I think he's trying to make up for it in his philanthropy. Personally I think a thief is a thief. Robin Hood or not..

As for him stirring the pot and making a statement. It's his right to do so. He'll make money no matter what happens to the economy. Though I would suspect he'll make more if the recession continues. My guess, he knew exactly what he was doing when he made this statement.

^ http://en.wikipedia.org/wiki/George_Soros#Business


US charitable foundations (Carnegie, Welcome, Gates, most private Universities etc) are there to make money for their cause - they do not exist to do good in the markets or only invest in 'nice' companies.
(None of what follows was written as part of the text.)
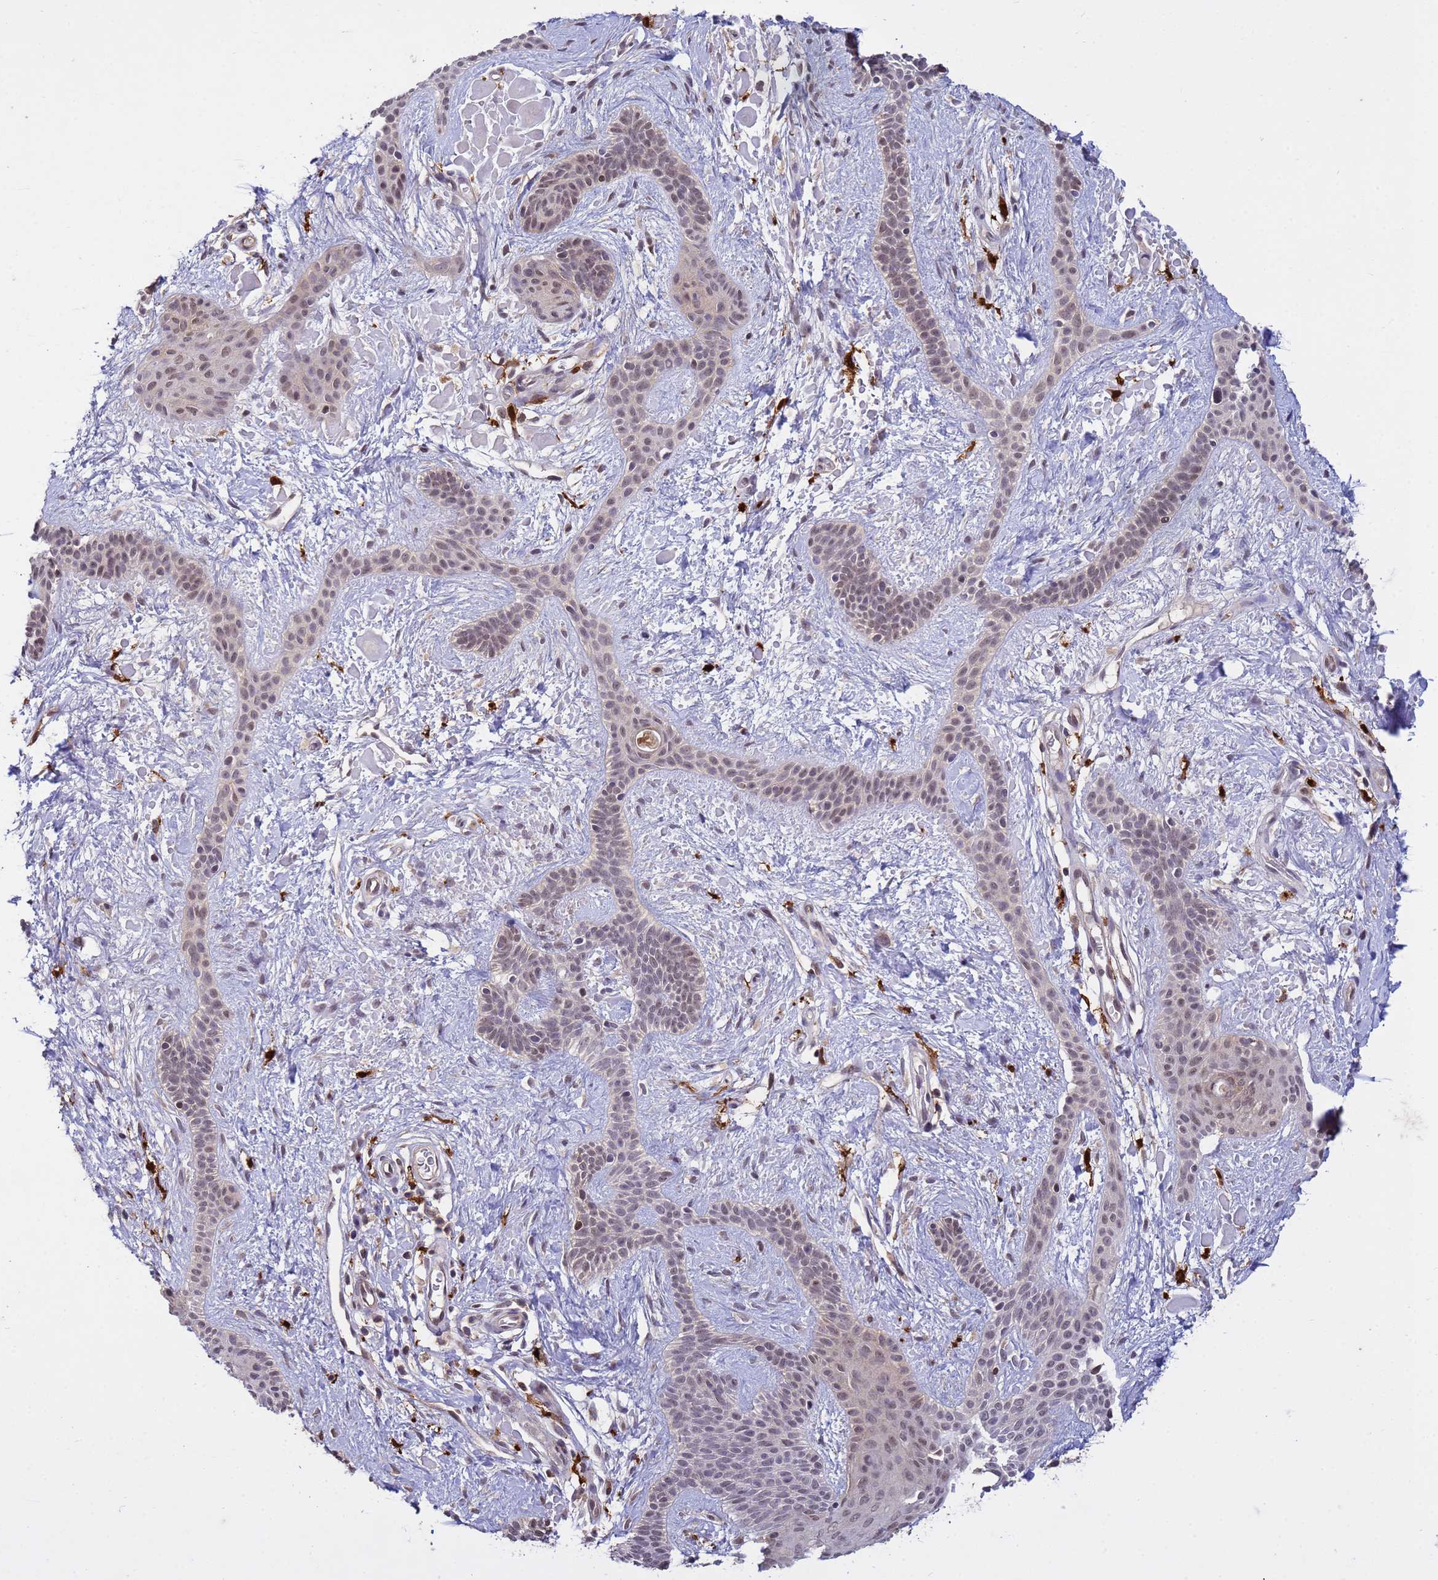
{"staining": {"intensity": "weak", "quantity": "25%-75%", "location": "nuclear"}, "tissue": "skin cancer", "cell_type": "Tumor cells", "image_type": "cancer", "snomed": [{"axis": "morphology", "description": "Basal cell carcinoma"}, {"axis": "topography", "description": "Skin"}], "caption": "Protein expression analysis of human skin cancer reveals weak nuclear positivity in about 25%-75% of tumor cells.", "gene": "NPEPPS", "patient": {"sex": "male", "age": 78}}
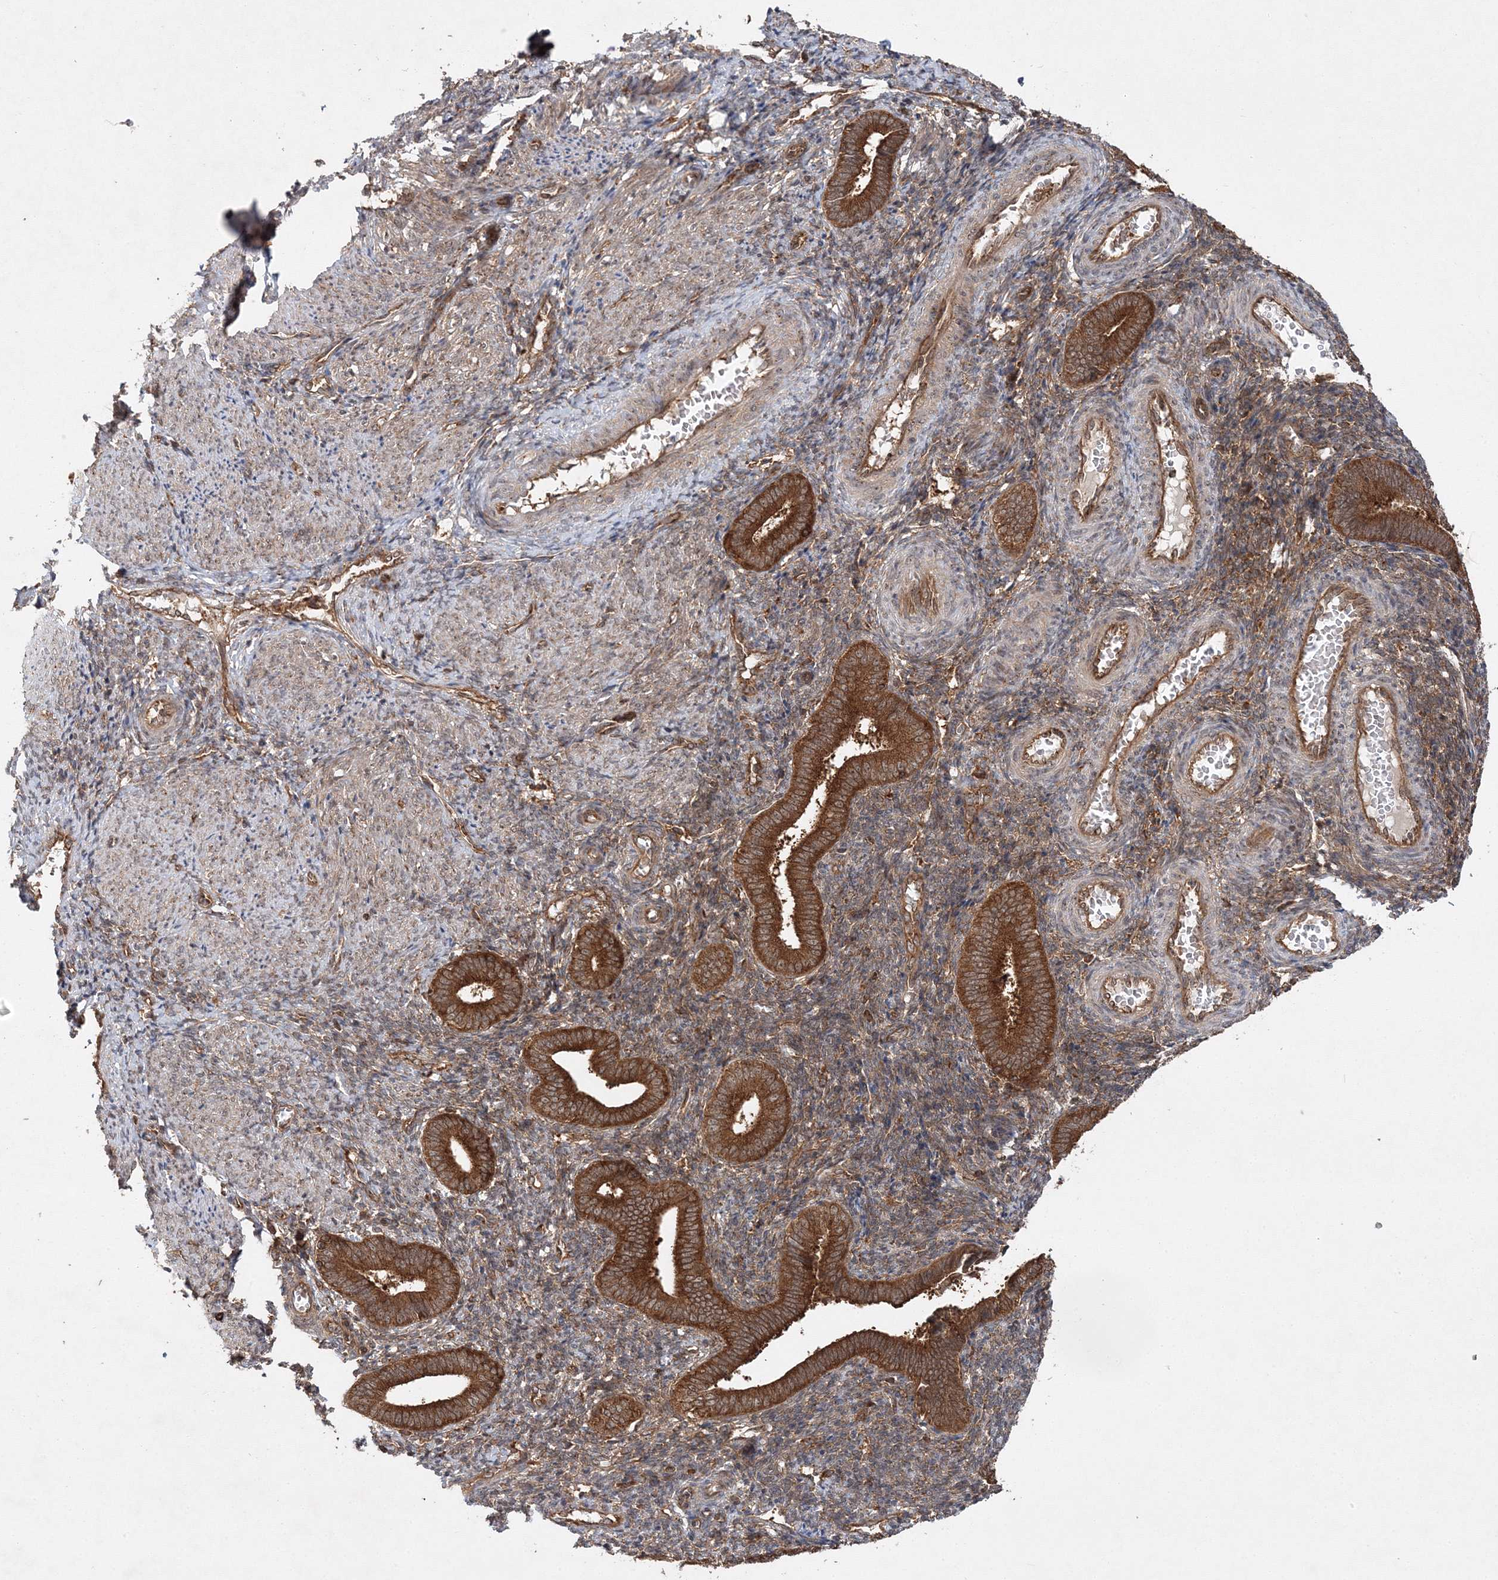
{"staining": {"intensity": "moderate", "quantity": ">75%", "location": "cytoplasmic/membranous"}, "tissue": "endometrium", "cell_type": "Cells in endometrial stroma", "image_type": "normal", "snomed": [{"axis": "morphology", "description": "Normal tissue, NOS"}, {"axis": "topography", "description": "Uterus"}, {"axis": "topography", "description": "Endometrium"}], "caption": "Brown immunohistochemical staining in benign endometrium demonstrates moderate cytoplasmic/membranous positivity in approximately >75% of cells in endometrial stroma. (Brightfield microscopy of DAB IHC at high magnification).", "gene": "WDR37", "patient": {"sex": "female", "age": 33}}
When a stock market pundit, wether they work for Soros, Fox News or XYZ charity publishes something about a sector - it is because their employers have an interest in it being beleived.


You're joking, right?


I'm just curious, why is Soros more likely than any other commentator to want banks' shares to decline?


He did make more than a billion dollars shorting the Bank of England...


The Bank of England is not a publicly traded corporation, so it cannot be shorted at all. It is the central bank of the United Kingdom, which functions very much like the Federal Reserve in the United States.

George Soros bet the Bank of England would have to raise interest rates by sellings short several billion pounds. When the Bank of England succumbed to reality and devalued the pound, Soros profited about 10%.

He and other serious investors profit from being rational when everyone else is doing dumb things. The idea that banks are doing dumb things today should not come as a surprise and should not be much of a hard sell.


Soros used leverage so his actual profits were vastly greater than 10%.


You are correct. I should have thought through that more clearly.

More precisely, he made about $1b on about $10b after leverage. Who knows what his leverage may have been.

Maybe he made as much as 100% return on invested capital over the week.


How come his counterparties weren't smart enough to trade the same way he did?


That's not the point.

He's questioning Soros' motives for uttering the statement, not whether the statement is correct or not.


Why are his motives more important to us than the accuracy of the statement?


I think his statement can't influence noticeably the bank's share price. But he is a respectful voice for me, because of his public position and personal success.